Marin I.,Institute Biomedicina Of Valencia
Molecular Biology and Evolution | Year: 2010
In a previous work, we characterized a gene, called Gypsy Integrase 1 (GIN1), which encodes a protein very similar to the integrase domains present in Gypsy/Ty3 retrotransposons. I describe here a paralog of GIN1 and GIN2 and show that both genes are present in multiple vertebrates and that a likely homolog is found in urochordates. Surprisingly, phylogenetic and structural analyses support the counterintuitive idea that the GIN genes did not directly derive from retrotransposons but from a novel type of animal-specific DNA transposons, the GIN elements. These elements, described for the first time in this study, are characterized by containing a gene that encodes a protein that is also very similar to Gypsy/Ty3 integrases.
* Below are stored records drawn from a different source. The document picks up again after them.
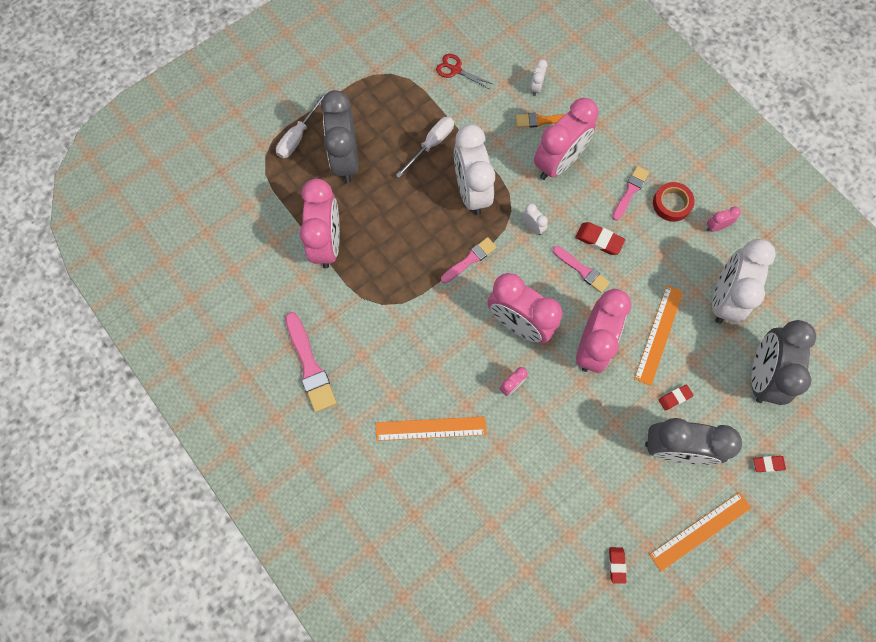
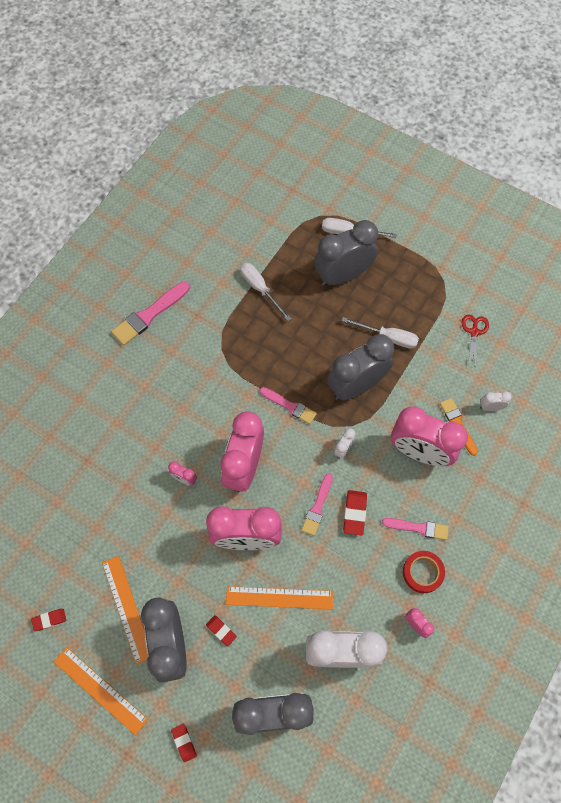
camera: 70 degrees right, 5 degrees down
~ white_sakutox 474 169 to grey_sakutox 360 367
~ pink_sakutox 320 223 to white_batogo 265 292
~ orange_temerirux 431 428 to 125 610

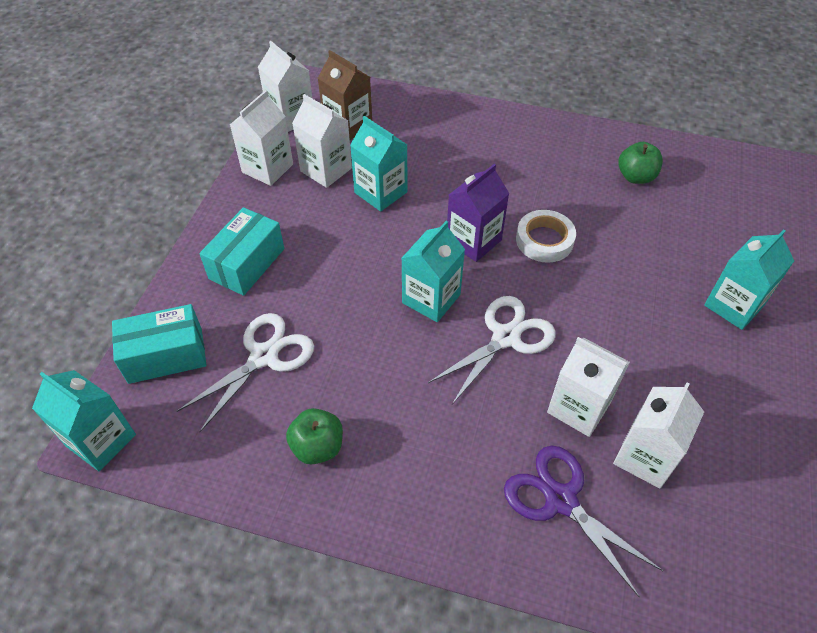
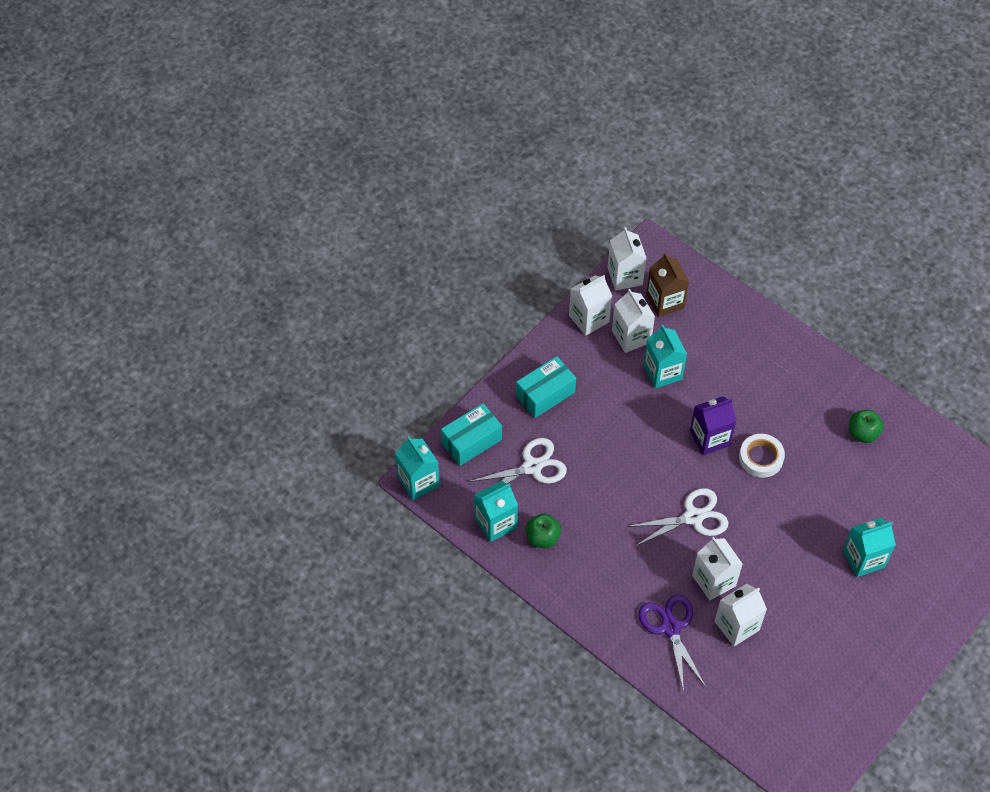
camera: 25 degrees right, 5 degrees up
~ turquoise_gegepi 433 271 to 496 511
~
It turns out that the sequences of the integrases encoded by GIN1 and GIN2 are more similar to those found in GIN elements than to those detected in retrotransposons. Moreover, several introns are in the same positions in the integrase-encoding genes of some GIN elements, GIN1 and GIN2. The simplest explanation for these results is that GIN elements appeared early in animal evolution by co-option of the integrase of a retrotransposon, they later expanded in multiple animal lineages, and, eventually, gave rise to the GIN genes. In summary, GIN transposons may be the "missing link" that explain how GIN genes evolved from retrotransposons. GIN1 and GIN2 may have contributed to control the expansion of GIN elements and Gypsy/Ty3 retrotransposons in chordates. © The Author 2010. Published by Oxford University Press on behalf of the Society for Molecular Biology and Evolution. All rights reserved.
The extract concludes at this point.